Le contrôle des dispositions faisant l’objet de la QPC – Par sa décision de ce jour, le Conseil constitutionnel rappelle qu’il est à tout moment loisible au législateur, statuant dans le domaine de sa compétence, d’adopter des dispositions nouvelles dont il lui appartient d’apprécier l’opportunité et de modifier des textes antérieurs ou d’abroger ceux-ci en leur substituant, le cas échéant, d’autres dispositions, dès lors que, dans l’exercice de ce pouvoir, il ne prive pas de garanties légales des exigences de caractère constitutionnel. L’article 61-1 de la Constitution ne confère pas au Conseil constitutionnel un pouvoir général d’appréciation et de décision de même nature que celui du Parlement, mais lui donne seulement compétence pour se prononcer sur la conformité des dispositions législatives soumises à son examen aux droits et libertés que la Constitution garantit.
Selon l’article 6 de la Déclaration des droits de l’homme et du citoyen de 1789, la loi « doit être la même pour tous, soit qu’elle protège, soit qu’elle punisse ». Le principe d’égalité ne s’oppose ni à ce que le législateur règle de façon différente des situations différentes, ni à ce qu’il déroge à l’égalité pour des raisons d’intérêt général, pourvu que, dans l’un et l’autre cas, la différence de traitement qui en résulte soit en rapport direct avec l’objet de la loi qui l’établit.
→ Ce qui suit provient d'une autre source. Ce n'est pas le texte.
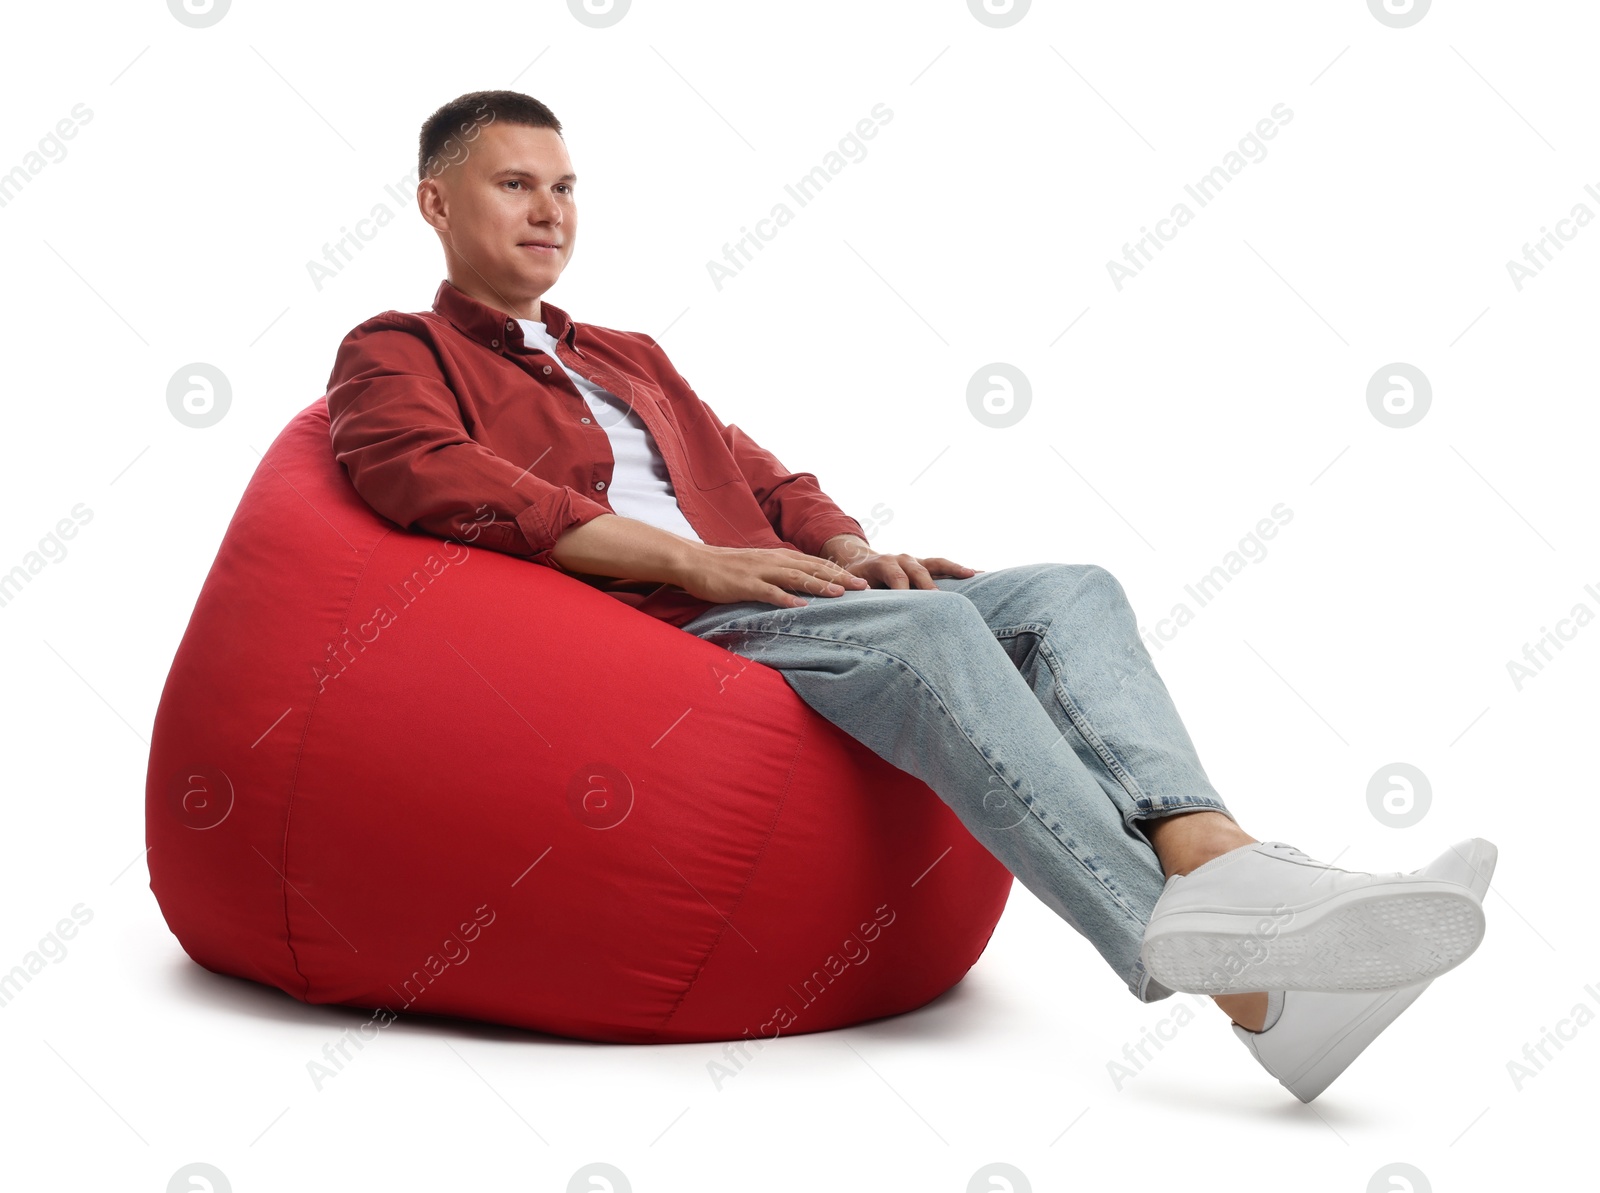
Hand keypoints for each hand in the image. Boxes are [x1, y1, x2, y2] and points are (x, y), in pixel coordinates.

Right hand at [674, 543, 869, 607]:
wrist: (695, 562)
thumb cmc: (727, 567)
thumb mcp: (759, 566)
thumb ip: (779, 574)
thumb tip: (800, 587)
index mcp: (779, 557)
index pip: (816, 563)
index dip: (839, 571)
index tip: (861, 580)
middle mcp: (774, 561)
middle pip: (813, 568)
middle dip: (839, 577)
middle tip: (863, 586)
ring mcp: (760, 572)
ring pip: (796, 578)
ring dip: (819, 586)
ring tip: (840, 594)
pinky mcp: (745, 585)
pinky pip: (768, 592)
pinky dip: (785, 599)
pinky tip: (800, 607)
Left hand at [840, 550, 980, 589]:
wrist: (860, 563)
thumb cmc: (857, 581)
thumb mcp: (854, 587)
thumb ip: (861, 594)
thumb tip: (867, 600)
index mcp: (883, 563)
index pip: (897, 577)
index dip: (903, 591)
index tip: (909, 608)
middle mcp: (902, 558)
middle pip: (918, 571)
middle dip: (928, 586)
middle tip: (939, 601)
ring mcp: (915, 561)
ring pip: (936, 564)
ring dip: (954, 569)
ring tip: (971, 575)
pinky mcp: (925, 565)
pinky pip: (944, 566)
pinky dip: (959, 569)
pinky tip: (977, 573)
À cette aune, le Conseil constitutionnel relève qu’il ressort des travaux préparatoires des dispositions contestées que, en adoptant ces dispositions, le législateur a entendu permettre l’égal accès des femmes à l’assistance médicale à la procréation, sans distinction liée à leur statut matrimonial ou à leur orientation sexuelle. Ce faisant, le législateur a estimé, dans l’exercice de sa compétence, que la différence de situation entre les hommes et les femmes, au regard des règles de l’état civil, pouvait justifier une différence de traitement, en rapport avec l’objet de la loi, quant aux conditions d’accès à l’assistance médicale à la procréation. Il n’appartient pas au Conseil constitutionnel de substituer son appréciation à celle du législateur sur la prise en compte, en cette matière, d’une telle différence de situation.
Par ces motifs notamment, le Conseil constitutionnel juge conformes à la Constitution les dispositions contestées.”
NB – Cette décision sera commentée dans les colonnes de l’AJ famille par Marie Mesnil et Sophie Paricard.
La transcription de l’acte de naissance au registre de l’état civil national ne saurait conditionner la délivrance d’une carte d’identité ou d’un passeport à un enfant mineur né de parents de même sexe (CJUE, 24 juin 2022, n° aff. C-2/21, Rzecznik Praw Obywatelskich) – Les articles 20 et 21 TFUE, lus en combinaison avec les articles 7 et 24 de la charte des droits fondamentaux de l’Union européenne ainsi qu’avec l’article 4, § 3, de la directive 2004/38/CE du 29 avril 2004 (relative au droit des citoyens de l’Union et des membres de leurs familles de circuler et de séjourner librement sur le territoire des États membres) doivent être interprétés en ce sens que, s’agissant d’un enfant mineur, citoyen de l’Union dont l’acte de naissance délivré par les autorités d’un État membre désigne comme ses parents deux personnes de même sexe, l’État membre dont cet enfant est ressortissant est obligé, d’une part, de lui délivrer une carte d’identité ou un passeport, sans requérir la transcription préalable d’un acte de naissance dudit enfant au registre de l’état civil national, ainsi que, d’autre part, de reconnaître, à l’instar de tout autre État membre, le document émanant d’un autre État membre permettant au même enfant d’exercer sans entrave, avec chacune de ces deux personnes, son droit de circuler et de séjourner librement sur le territoire des États membres.